Only some lines are wanted. Transcribe, exactly, the lines below from the line with "of the WebService app.</span></span>" up to and including the line with "to another website.</span></span>".

#### [Records from a collection]
● ● ●
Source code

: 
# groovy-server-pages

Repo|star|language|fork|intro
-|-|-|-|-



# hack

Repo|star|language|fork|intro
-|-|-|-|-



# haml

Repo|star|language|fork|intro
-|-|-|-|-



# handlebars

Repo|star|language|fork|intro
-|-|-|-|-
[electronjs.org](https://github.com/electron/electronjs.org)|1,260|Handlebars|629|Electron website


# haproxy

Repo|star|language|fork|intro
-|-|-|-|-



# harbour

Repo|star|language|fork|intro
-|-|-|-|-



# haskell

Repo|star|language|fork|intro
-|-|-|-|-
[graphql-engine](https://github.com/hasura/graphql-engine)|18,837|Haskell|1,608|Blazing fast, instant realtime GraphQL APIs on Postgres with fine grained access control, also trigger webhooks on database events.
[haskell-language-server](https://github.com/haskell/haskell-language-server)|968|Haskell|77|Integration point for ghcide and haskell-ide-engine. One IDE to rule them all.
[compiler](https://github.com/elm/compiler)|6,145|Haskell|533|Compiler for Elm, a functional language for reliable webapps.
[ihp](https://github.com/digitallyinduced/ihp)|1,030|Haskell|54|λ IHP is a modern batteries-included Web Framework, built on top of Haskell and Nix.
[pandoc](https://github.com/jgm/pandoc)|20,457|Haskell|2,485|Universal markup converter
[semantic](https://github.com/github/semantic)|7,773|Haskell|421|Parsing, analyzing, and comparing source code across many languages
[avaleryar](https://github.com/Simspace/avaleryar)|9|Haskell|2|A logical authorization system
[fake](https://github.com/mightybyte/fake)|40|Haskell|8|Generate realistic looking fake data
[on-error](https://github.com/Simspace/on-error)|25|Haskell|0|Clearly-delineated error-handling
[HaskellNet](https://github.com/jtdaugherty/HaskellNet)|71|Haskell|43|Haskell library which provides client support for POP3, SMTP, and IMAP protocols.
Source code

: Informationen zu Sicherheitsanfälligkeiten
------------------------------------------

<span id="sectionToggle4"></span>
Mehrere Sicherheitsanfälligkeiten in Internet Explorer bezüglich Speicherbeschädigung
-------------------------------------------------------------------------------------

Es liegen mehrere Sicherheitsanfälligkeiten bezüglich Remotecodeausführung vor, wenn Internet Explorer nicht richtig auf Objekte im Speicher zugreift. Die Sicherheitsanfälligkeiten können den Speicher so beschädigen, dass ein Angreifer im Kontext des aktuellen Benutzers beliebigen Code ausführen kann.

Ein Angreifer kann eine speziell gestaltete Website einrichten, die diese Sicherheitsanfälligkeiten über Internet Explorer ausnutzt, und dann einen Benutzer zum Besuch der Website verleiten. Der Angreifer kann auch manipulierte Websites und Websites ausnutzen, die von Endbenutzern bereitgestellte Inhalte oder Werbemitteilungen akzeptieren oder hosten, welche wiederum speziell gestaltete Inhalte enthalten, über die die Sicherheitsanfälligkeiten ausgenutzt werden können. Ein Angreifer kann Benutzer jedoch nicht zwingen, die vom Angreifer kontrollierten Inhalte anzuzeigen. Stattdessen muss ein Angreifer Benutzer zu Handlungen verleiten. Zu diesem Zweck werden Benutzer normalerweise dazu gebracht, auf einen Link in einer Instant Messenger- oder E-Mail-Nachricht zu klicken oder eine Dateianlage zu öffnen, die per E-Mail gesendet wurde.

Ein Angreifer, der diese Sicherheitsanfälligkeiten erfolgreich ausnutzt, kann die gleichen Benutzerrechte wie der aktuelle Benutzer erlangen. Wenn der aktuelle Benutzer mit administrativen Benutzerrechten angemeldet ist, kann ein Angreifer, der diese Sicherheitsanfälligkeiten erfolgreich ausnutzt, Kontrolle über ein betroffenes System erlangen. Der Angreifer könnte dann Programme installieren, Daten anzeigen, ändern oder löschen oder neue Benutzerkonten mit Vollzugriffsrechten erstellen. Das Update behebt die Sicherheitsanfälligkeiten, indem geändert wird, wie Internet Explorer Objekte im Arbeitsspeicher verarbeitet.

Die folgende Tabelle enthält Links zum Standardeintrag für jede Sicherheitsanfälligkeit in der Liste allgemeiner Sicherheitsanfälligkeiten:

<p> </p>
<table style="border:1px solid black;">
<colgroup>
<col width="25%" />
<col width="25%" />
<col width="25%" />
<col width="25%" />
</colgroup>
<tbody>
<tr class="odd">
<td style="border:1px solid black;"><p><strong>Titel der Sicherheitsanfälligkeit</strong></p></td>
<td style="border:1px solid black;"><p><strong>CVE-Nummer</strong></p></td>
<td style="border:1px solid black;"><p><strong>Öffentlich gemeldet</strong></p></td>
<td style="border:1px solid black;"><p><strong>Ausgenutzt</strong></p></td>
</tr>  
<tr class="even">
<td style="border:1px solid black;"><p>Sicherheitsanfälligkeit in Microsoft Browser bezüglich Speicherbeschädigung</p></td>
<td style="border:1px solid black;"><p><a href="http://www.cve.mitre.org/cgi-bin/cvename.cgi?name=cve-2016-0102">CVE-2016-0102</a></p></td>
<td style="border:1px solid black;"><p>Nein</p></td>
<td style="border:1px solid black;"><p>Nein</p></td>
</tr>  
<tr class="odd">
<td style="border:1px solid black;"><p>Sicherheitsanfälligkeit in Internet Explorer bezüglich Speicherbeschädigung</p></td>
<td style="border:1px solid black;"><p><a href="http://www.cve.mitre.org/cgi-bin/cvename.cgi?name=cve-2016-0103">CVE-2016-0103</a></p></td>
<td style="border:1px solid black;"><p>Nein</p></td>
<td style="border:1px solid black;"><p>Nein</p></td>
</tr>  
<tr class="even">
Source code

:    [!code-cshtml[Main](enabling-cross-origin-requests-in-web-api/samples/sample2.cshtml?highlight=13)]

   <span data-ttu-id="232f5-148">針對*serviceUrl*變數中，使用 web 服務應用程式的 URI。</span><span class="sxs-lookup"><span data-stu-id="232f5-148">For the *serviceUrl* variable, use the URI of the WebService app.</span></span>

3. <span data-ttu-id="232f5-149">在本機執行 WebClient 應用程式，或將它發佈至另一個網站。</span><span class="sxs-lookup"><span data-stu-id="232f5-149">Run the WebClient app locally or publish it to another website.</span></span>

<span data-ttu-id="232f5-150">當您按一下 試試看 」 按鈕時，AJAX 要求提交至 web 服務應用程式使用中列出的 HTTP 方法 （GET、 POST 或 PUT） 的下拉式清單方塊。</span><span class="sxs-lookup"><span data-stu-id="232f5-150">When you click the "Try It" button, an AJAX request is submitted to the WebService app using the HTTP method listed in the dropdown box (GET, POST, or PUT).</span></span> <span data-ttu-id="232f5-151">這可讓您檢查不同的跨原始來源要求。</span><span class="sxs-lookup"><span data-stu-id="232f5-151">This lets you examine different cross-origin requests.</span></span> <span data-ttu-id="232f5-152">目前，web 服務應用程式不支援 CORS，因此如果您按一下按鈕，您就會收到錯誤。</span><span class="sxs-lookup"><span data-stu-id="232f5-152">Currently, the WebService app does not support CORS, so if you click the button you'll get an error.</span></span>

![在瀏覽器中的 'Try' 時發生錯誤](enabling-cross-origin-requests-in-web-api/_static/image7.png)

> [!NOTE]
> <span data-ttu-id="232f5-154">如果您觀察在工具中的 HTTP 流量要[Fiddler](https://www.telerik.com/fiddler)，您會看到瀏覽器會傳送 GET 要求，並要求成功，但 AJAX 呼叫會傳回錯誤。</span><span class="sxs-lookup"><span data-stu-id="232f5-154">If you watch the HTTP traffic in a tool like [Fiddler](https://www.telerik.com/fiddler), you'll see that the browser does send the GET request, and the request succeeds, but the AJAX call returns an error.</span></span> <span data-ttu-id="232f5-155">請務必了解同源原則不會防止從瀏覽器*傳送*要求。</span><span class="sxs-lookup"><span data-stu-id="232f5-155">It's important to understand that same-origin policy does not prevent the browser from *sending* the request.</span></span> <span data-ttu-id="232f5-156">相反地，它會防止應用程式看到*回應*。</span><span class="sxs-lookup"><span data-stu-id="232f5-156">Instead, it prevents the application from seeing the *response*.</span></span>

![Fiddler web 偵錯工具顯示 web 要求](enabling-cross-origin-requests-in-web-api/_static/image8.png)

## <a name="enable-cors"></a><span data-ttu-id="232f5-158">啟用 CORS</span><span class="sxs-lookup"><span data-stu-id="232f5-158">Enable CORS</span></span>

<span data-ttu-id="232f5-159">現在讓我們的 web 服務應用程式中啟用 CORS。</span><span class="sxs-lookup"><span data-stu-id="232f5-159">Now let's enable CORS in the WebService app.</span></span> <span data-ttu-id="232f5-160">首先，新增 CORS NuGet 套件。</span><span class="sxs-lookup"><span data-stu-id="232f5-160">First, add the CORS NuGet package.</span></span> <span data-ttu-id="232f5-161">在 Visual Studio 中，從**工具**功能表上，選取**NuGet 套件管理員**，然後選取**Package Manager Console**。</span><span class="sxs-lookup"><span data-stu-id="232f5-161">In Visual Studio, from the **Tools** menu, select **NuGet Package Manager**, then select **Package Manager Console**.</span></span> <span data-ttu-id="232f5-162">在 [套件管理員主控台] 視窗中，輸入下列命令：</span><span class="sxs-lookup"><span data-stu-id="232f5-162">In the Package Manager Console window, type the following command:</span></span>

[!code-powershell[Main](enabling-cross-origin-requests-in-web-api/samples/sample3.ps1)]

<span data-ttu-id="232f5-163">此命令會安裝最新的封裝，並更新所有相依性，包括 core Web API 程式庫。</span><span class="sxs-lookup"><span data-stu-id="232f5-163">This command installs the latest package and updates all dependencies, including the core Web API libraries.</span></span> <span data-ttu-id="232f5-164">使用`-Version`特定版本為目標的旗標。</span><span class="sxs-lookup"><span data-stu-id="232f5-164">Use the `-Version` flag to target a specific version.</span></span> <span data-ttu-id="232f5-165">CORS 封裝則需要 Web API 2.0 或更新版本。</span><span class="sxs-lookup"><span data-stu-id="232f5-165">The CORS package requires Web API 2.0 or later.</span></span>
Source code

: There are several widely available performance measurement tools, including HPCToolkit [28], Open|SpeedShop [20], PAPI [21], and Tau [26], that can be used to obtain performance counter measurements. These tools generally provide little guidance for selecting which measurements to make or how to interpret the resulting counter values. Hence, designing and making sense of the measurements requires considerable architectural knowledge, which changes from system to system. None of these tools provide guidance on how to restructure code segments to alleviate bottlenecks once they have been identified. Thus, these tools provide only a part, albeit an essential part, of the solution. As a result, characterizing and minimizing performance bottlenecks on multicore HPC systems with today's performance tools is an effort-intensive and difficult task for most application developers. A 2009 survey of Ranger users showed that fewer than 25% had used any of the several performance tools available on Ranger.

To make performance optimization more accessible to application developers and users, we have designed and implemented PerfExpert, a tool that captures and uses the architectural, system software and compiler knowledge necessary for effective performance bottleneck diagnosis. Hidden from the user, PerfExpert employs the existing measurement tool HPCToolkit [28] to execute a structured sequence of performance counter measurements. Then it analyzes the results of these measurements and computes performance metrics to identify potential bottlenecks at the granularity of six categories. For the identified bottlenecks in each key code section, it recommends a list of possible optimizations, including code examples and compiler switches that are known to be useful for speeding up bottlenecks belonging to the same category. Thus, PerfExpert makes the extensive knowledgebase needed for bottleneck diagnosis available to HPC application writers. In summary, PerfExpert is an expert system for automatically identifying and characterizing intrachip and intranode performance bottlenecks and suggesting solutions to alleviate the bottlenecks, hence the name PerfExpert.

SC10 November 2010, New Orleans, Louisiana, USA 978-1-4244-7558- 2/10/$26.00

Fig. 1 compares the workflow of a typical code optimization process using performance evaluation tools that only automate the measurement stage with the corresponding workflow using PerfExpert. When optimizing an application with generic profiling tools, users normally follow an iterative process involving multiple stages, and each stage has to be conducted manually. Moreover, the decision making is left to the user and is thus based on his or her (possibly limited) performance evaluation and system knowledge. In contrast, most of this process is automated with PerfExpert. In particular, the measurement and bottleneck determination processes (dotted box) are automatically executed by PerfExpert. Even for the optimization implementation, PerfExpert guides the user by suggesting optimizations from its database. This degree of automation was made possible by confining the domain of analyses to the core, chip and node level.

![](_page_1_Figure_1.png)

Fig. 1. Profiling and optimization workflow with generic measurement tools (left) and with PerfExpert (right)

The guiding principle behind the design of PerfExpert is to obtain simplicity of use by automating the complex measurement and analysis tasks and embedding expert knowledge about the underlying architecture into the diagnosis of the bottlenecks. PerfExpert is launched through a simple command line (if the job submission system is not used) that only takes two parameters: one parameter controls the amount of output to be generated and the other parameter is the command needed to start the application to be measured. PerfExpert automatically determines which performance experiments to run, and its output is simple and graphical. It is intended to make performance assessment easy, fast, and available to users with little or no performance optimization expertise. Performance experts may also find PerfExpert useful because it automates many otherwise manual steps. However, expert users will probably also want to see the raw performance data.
● ● ●
#### [RESPONSE AREA]
   <span data-ttu-id="232f5-148">針對*serviceUrl*變數中，使用 web 服務應用程式的 URI。</span><span class="sxs-lookup"><span data-stu-id="232f5-148">For the *serviceUrl* variable, use the URI of the WebService app.</span></span>

3. <span data-ttu-id="232f5-149">在本機執行 WebClient 應用程式，或將它發佈至另一個網站。</span><span class="sxs-lookup"><span data-stu-id="232f5-149">Run the WebClient app locally or publish it to another website.</span></span>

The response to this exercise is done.